Saatnya Suku Bunga Acuan Turun Lagi?

Saatnya Suku Bunga Acuan Turun Lagi?

oleh Agung Galih Satwiko

 
PASAR saham Asia hari Kamis, 11 Februari 2016 umumnya ditutup melemah mengikuti pelemahan pada hari-hari sebelumnya. Indeks Hang Seng dan KOSPI yang baru dibuka hari ini langsung melemah mengikuti pelemahan bursa lain pada hari-hari sebelumnya. Indeks Hang Seng Hongkong turun 3,85%, KOSPI Korea turun 2,93%, STI Singapura turun 1,70%, sementara Australia ASX naik 0,95%. Bursa saham China dan Taiwan libur selama seminggu, sementara bursa saham Jepang libur hari ini. Pasar Eropa turun signifikan karena investor khawatir akan lemahnya pertumbuhan ekonomi global yang berpotensi mengarah ke resesi global. Investor juga mencemaskan terus turunnya harga minyak dunia. FTSE 100 Inggris turun 2,39%, DAX Jerman turun 2,93%, CAC 40 Perancis turun 4,05% dan IBEX 35 Spanyol turun 4,88%. Pasar ekuitas US ditutup melemah seiring pelemahan pasar keuangan global dan turunnya harga minyak. Pernyataan Yellen bahwa the Fed mempertimbangkan kemungkinan tingkat bunga negatif di US tidak membantu meningkatkan sentimen pelaku pasar. DJIA turun 1,60%, S&P 500 index turun 1,23%, dan NASDAQ composite turun 0,39%. Secara teknikal, DJIA telah memasuki periode downtrend. Pagi ini pasar Asia dibuka melemah, Nikkei turun 3,98% dan Kospi Korea turun 0,63% (08.15 WIB).

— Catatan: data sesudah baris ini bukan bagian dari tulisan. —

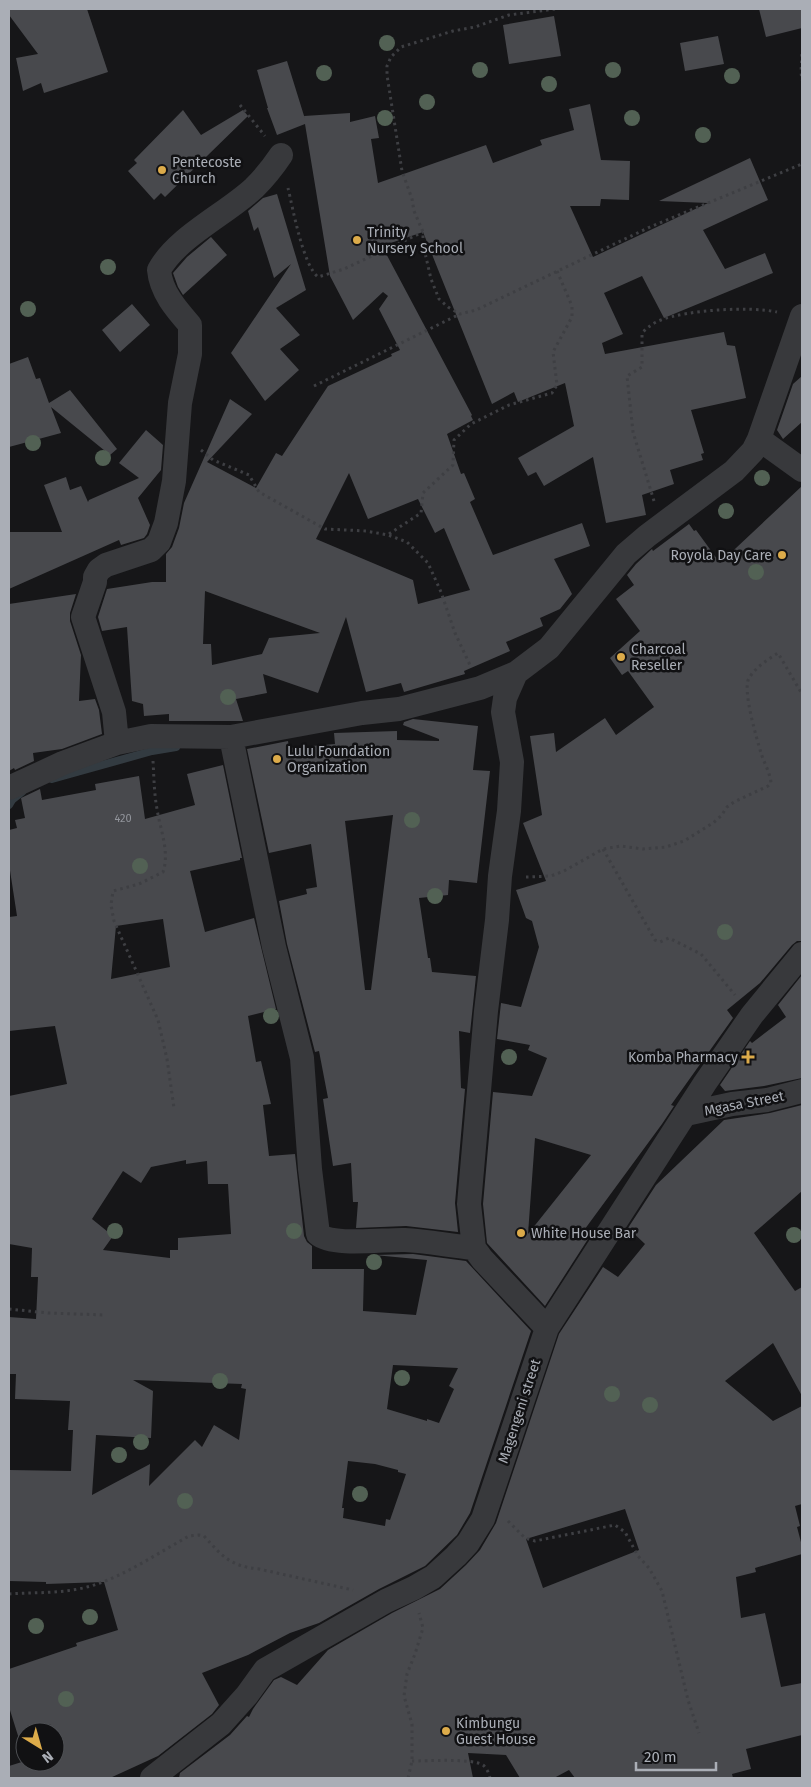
<svg xmlns="http://www.w3.org/2000/svg" width="811" height="1787" viewBox="0 0 811 1787" font-family="'Fira Sans',sans-serif">
	<style>
		.lines { fill: none; stroke-linecap: round; stroke-linejoin: round }
		.stream { stroke: #333b41; stroke-width: 8 }
		.building { fill: #48494d; fill-rule: evenodd }
		.path { stroke: #3e3f43; stroke-width: 3; stroke-dasharray: 2.5 4; stroke-linecap: butt }
		.street { stroke: #38393c; stroke-width: 24 }
		.tree { fill: #526154 }
		.poi-dot { fill: #dcab4a; stroke: #111113; stroke-width: 2 }
		.labels { text-anchor: middle; stroke-width: 5; stroke-linejoin: round; paint-order: stroke }
		.number-label { font-size: 11px; fill: #92959c }
		.poi-label { font-size: 14px; fill: #aaaeb6; stroke: #111113; text-anchor: start }
		.street-label { font-size: 14px; fill: #aaaeb6; stroke: #111113 }
	</style>
	<rect width="100%" height="100%" fill="#161618"/>
	<g class="lines">
		<path class="stream" d="M52,779l100,-28 24,-4
			M9,805l3,-5 10,-8"/>
	</g>
	<path class="building" d="M9,9h78l21,63 -64,21 -3,-10 -18,8 -7,-33 22,-4 -29,-39z
		M759,9h43v19l-36,9z
		M554,16l7,40 -52,8 -6,-39z
		M718,36l6,28 -39,7 -5,-28z
		M287,61l18,58 -1,-3 46,-3v9l25,-6 4,22 -8,1 7,44 108,-38 7,18 49,-18 -2,-5 34,-10 -5,-21 21,-5 11,56 29,1 -1,39 -28,-1 -1,7h-30l23,51 115,-54 -49,-2 91,-43 18,42 -65,30 22,39 40,-16 8,20 -109,45 -22,-42 -38,17 19,41 -21,9 3,11 119,-22 3,13 8,1 11,52 -55,12 13,43 -3,1 2,6 -33,10 4,14 -32,11 4,20 -40,8 -13,-66 -49,29 -8,-14 -8,4 -10,-18 56,-32 -9,-43 -47,19 -4,-10 -22,12 -69,-172 -41,14 90,169 -1,1 2,4 -26,14 14,40 3,-1 11,26 -5,3 23,53 89,-32 8,23 -36,13 18,35 -12,15 -20,9 3,8 -37,16 4,9 -46,20 1,3 -61,18 -3,-9 -35,9 -20,-75 -28,76 -55,-19 4,19 -31,6 7,22h-74v-7l-25,2 -1,-12 -11,-3 -5,-74 -25,4 -4,-14 9,-28 45,-7h14v-28l6,-7 7,-19 5,-25 46,-104 22,15 -45,48 49,26 20,-35 6,3 46,-70 64,-30 -1,-2 9,-4 -21,-41 9,-13 -5,-4 -30,28 -23,-44 -25,-152 -28,11 -10,-27h1l-11,-38zM349,473l19,46 50,-20 17,34 9,-5 26,62 -52,14 -5,-24 -97,-41zM205,591l19,7 96,35 -51,5 -7,16 -50,11 -1,-21h-8z
		M183,110l18,25 42,-25 5,6 -83,81 -4,-4 -7,7 -26,-29 9,-8 -3,-3z
		M277,194l29,96 -30,18 24,27 -20,14 19,21 -34,31 -34,-48 60,-89 -17,14 -16,-51 -4,4 -6,-20 15,-13z
		M211,237l16,18 -44,40 -5,-8 -5,-14 14,-16z
		M132,304l18,21 -30,27 -18,-22z
		M28,357l8,22 4,-1 9,25 21,-13 47,59 -7,6 -59,-48 10,26 -52,14v-83z
		M802,376v46l-19,17 -6,-9 16,-46z
		M146,430l17,15 -2,25 -23,28 12,27 -3,9 -3,4 -23,7 -2,-5 -110,49v-57h53l-18,-47 22,-8 4,13 11,-4 7,16 1,-2 50,-22 -20,-15z
		M802,486v455h-5l-5,4 -32,38 -33,27 6,8 -62,87 3,1 -12,18 -80,109 6,6 -43,67 -58,-63 -4,-39 10,-112 39,4 15,-38 -19,-8 2,-5 -33,-6 4,-36 20,4 18,-60 -7,-26 -6,-3 -10,-28 30,-9 -23,-58 19,-8 -12,-79 24,-3 2,19 49,-34 11,17 38,-28 -26,-36 -6,4 -12,-17 30,-27 -24,-32 18,-14 -7,-10 9,-11 16,-15 1,2 36,-27 5,7 2,-1 24,33zM535,1138l56,17 -63,79z
		M76,594l-6,19v8l11,34 -2,46 16,-2 4,11 3,24 -40,15 -29,4 1,8 -19,9 -1,-2 -5,3v-167z
		M413,719l65,7 -5,44 17,1 -13,112 -28,-3 -1,15 -29,3 9,60h2l2,14 44,4 -6,57 -11,-2 2,57 4,1 -10,114 3,29 -52,-6 -50,2 2,-26h-5l-2,-39 -18,3 -10,-67 5,-1 -9,-47 -4,1 -28,-108 -8,-43 28,-7 -1,-5 11,-2 -6,-43 -42,9 -22,-104 41,-8 1,7 46,-4 -1,-11 63,-2v9l42,1v-2l-36,-14 1,-3zM393,815l-22,175h-6l-20,-169z
		M223,765l19,93h-2v2l-50,11 15,61 49,-14 22,91 -28,7 8,46 5,-1 10,43 -8,1 6,51 26,-2 9,82 3,6 5,4v23h52l-1,42 53,4 11,-55 -53,-5 39,-1 53,7 65,70 -61,182 -13,22 -32,31 -46,23 -60,34 -29,10 -42,22 -46,18 17,32 -7,9 -54,42 -48,22h-101v-12l16,-5 30,1v-30h-30v26l-16,-51v-38l68,-23 -1,-3 42,-13 -14,-48 -58,2v-2l-37,-1v-111l62,1 2,-41h-5l2,-29 -55,-2 1,-25h-7v-57l27,2 2,-42h-7l1,-29 -23,-4v-148l58,-12 -12,-58 -46,5v-114l8,-1 -8,-52v-34l8,-2 -2,-8 10,-2 -4,-20 19,-9 2,11 54,-10 -1,-6 44,-8 6,43 50,-14 -8,-31zM163,919l7,48 -59,12 5,-53zM186,1160v4l21,-3 1,23h20l3,50 -53,4v12h-8v8l-67,-8 10,-14 -21,-17 31,-48 18,12 10,-16zM393,1365l65,3 -9,18 5,3 -15,34 -12,-4v2l-40,-12zM133,1380l109,4 -1,4 5,1 -7,51 -25,-15 -12,22 -7,-7 -46,46 1,-22 -58,31 4,-60 55,3 2,-47zM348,1461l27,3 23,6v2l8,2 -16,46 -4,-1 -1,7 -42,-8 1,-10h-2z
		M802,975v103l-38,8 -39,5 -5,-6 30,-44 2,2 34,-26 -8,-12z
		M802,1105v86l-48,42 41,58 7,-4v109l-29,-53 -48,38 48,40 29,-15v98l-7,2 5,20 -3,1 5,19v8l-47,14 1,4 -20,5 5,41 24,-5 16,74 21,-4v52l-56,14 5,20 -19,5 1,4h-158l-6,-8 -15,8h-34l-14,-23 -38,-2 5,25h-294l1,-5 50,-38 17,-19 2,1 4,-8 21,-29 7,-3 16,8 31,-35 64,-37 48,-24 26,-24 14,-15 16,-27 63,-189 44,-67 15,10 27,-33 -17,-16 28,-43 68,-65 46,-7zM625,1509l14,41 -96,38 -17,-49z"/>
	<g class="lines">
		<path class="path" d="M555,9l-46,6 -34,12 -22,4 -52,16 -10,10 -4,9v9l15,96 10,28 2,12 9,21v12l8,35 8,20 9,8 12,7 16,-4 174,-83 152,-63
			M802,54l-1,18 1,8
			M240,105l25,31
			M288,188c5,21 15,77 30,89l26,-8 79,-37
			M314,386l146,-72
			M201,450l12,10 36,15 10,17 66,37 41,2 22,4 19,7 21,21 13,29 14,41 15,32
			M654,501l-21,-69 -6,-56 15,-9v-34c6,-6 11,-10 19,-13 25,-10 89,-14 116,-8
			M389,534l32,-21 2,-20 30,-28 1,-25 17,-16 38,-19 43,-12 5,-8 -4,-33 19,-35v-11l-15,-35
			M153,761c1,16 1,32 4,48 3,20 13,43 6,63l-24,12 -26,7 -2,14 3,16 44,99 9,39 7,49
			M603,849l52,91 5,2 9,-4 32,16 34,41
			M526,877l25,-1 13,-5 39,-22 18,-3 22,3 23,-2 18,-6 29,-18 8,-7 6,-9 7,-5 34,-16 3,-3c-1,-11 -7,-20 -10,-30 -4,-14 -19,-63 -12,-75 7,-11 18,-18 29,-25l24,41
			M9,1309l39,4 57,2
			M508,1521l17,17 10,3 80,-16 10,7 13,24 11,12 13,23 26,109 11,33
			M9,1594c29,-2 60,0 88,-10 30,-10 63,-32 92,-48l10,-1 5,1c19,21 26,30 55,33l94,21
			M412,1761c14,0 60,-3 71,4 4,3 6,9 7,13
			M408,1778l4,-17v-37l-8,-28 3,-22 8,-20 8,-26 -4,-15"/>
		<path class="street" d="M759,439l43,31
			M516,673l-11,25 -2,14 9,50 -3,49 -9,65 -3,44 -11,91 -17,193 5,44 8,11 65,69
			M231,737l43,210 28,111 8,111 8,65c15,13 67,5 87,6 23,1 46,6 69,8
			M117,743l-3,-31 -31,-95 12,-35v-5l4,-7 7,-5 45,-15 8,-8 7,-19 8,-42 6,-78 10,-49v-29c-14,-16 -29,-33 -31,-55 18,-33 67,-56 95,-82 10,-10 19,-21 27,-33
			M9,788l54,-25 54,-20 34,-7 80,1 131,-24 37,-4 81,-21 36,-15 33,-25 77,-94 21,-18 87,-65 19,-20 6,-12 43,-123
			M686,1114l46,-10 35,-4 35,-9
			M152,1778l69,-54 26,-29 18,-25 121,-69 28,-13 19,-11 23,-21 12,-13 15,-24 64,-191 158,-245 47,-68 50,-61"/>
	</g>
	<g class="tree">
		<circle cx="387" cy="43" r="8"/>
		<circle cx="480" cy="70" r="8"/>
		<circle cx="613" cy="70" r="8"/>
		<circle cx="324" cy="73" r="8"/>
		<circle cx="732" cy="76" r="8"/>
		<circle cx="549" cy="84" r="8"/>
		<circle cx="427" cy="102" r="8"/>
		<circle cx="385" cy="118" r="8"/>
		<circle cx="632" cy="118" r="8"/>
		<circle cx="703" cy="135" r="8"/>
		<circle cx="108" cy="267" r="8"/>
		<circle cx="28" cy="309" r="8"/>
		<circle cx="33" cy="443" r="8"/>
		<circle cx="103" cy="458" r="8"/>
		<circle cx="762" cy="478" r="8"/>
		<circle cx="726" cy="511" r="8"/>
		<circle cx="756" cy="572" r="8"/>
		<circle cx="228" cy="697" r="8"/>
		<circle cx="412" cy="820" r="8"/>
		<circle cx="140" cy="866" r="8"/>
		<circle cx="435" cy="896" r="8"/>
		<circle cx="725" cy="932" r="8"/>
		<circle cx="271" cy="1016" r="8"/>
		<circle cx="509" cy="1057" r="8"/>
		<circle cx="115" cy="1231" r="8"/>
		<circle cx="294" cy="1231" r="8"/>
		<circle cx="794" cy="1235" r="8"/>
		<circle cx="374" cy="1262" r="8"/>
		<circle cx="402" cy="1378" r="8"/>
		<circle cx="220" cy="1381" r="8"/>
		<circle cx="612" cy="1394" r="8"/>
		<circle cx="650" cy="1405" r="8"/>
		<circle cx="141" cy="1442" r="8"/>
		<circle cx="119" cy="1455" r="8"/>
		<circle cx="360" cy="1494" r="8"/>
		<circle cx="185" cy="1501" r="8"/>
		<circle cx="90" cy="1617" r="8"/>
		<circle cx="36" cy="1626" r="8"/>
		<circle cx="66" cy="1699" r="8"/>
	</g>
	<g class="poi-dot">
		<circle cx="162" cy="170" r="5"/>
		<circle cx="357" cy="240" r="5"/>
		<circle cx="782" cy="555" r="5"/>
		<circle cx="621" cy="657" r="5"/>
		<circle cx="277" cy="759" r="5"/>
		<path d="M745.5 1049.5h5v5h5v5h-5v5h-5v-5h-5v-5h5z"/>
		<circle cx="521" cy="1233" r="5"/>
		<circle cx="446" cy="1731" r="5"/>
	</g>
	<g class="labels">
		<g class="number-label">
			<text x="123" y="822">420</text>
		</g>
		<g class="poi-label">
			<text x="172" y="167">Pentecoste<tspan x="172" dy="16">Church</tspan></text>
			<text x="367" y="237">Trinity<tspan x="367" dy="16">Nursery School</tspan></text>
			<text x="772" y="560" text-anchor="end">Royola Day Care</text>
			<text x="631" y="654">Charcoal<tspan x="631" dy="16">Reseller</tspan></text>
			<text x="287" y="756">Lulu Foundation<tspan x="287" dy="16">Organization</tspan></text>
			<text x="738" y="1062" text-anchor="end">Komba Pharmacy</text>
			<text x="531" y="1238">White House Bar</text>
			<text x="456" y="1728">Kimbungu<tspan x="456" dy="16">Guest House</tspan></text>
		</g>
		<g class="street-label">
			<text transform="translate(744 1103) rotate(-11)" y="5">Mgasa Street</text>
			<text transform="translate(519 1411) rotate(-72)" y="5">Magengeni street</text>
		</g>
	</g>
	<rect width="811" height="1787" fill="none" stroke="#aaaeb6" stroke-width="20"/>
	<g transform="translate(40 1747) rotate(143)"><circle r="24" fill="#111113" stroke="#4e5054"/>
	<path d="M0-4L9 19L0 12L-9 19Z" fill="#dcab4a"/>
	<text y="-8" font-size="14" font-weight="bold" text-anchor="middle" fill="#aaaeb6">N</text>
	</g>
	<path d="M636 1762v8h80v-8" fill="none" stroke="#aaaeb6" stroke-width="2.5"/>
	<text x="644" y="1762" font-size="15" fill="#aaaeb6" stroke="#111113" stroke-width="4" paint-order="stroke">20 m</text>
</svg>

Pemerintah Indonesia mengumumkan kebijakan ekonomi jilid X, yang secara umum melakukan perubahan terhadap Peraturan Presiden Nomor 39 Tahun 2014 tentang Daftar Bidang Usaha yang Tertutup dan Bidang Usaha yang Terbuka Dengan Persyaratan di Bidang Penanaman Modal, atau lebih dikenal sebagai peraturan mengenai Daftar Negatif Investasi (DNI). Dalam paket kebijakan tersebut antara lain terdapat penambahan 19 bidang usaha yang dicadangkan untuk UMKM, mengeluarkan 35 bidang usaha dari DNI (seperti industri pariwisata, industri perfilman, pengusahaan jalan tol), dan membuka 20 bidang usaha untuk asing dengan besaran tertentu yang sebelumnya 100% PMDN (Penanaman Modal Dalam Negeri). Perubahan komposisi PMA (Penanaman Modal Asing dalam DNI) antara lain untuk industri cold storage, restoran dan bar, bahan baku obat, pengusahaan jalan tol diperbolehkan 100% PMA. Tujuan paket kebijakan jilid X kali ini adalah untuk meningkatkan perlindungan terhadap UMKMK, juga untuk memotong mata rantai pemusatan ekonomi yang selama ini dinikmati oleh kelompok tertentu. Dengan demikian harga-harga bisa menjadi lebih murah, misalnya harga obat dan alat kesehatan.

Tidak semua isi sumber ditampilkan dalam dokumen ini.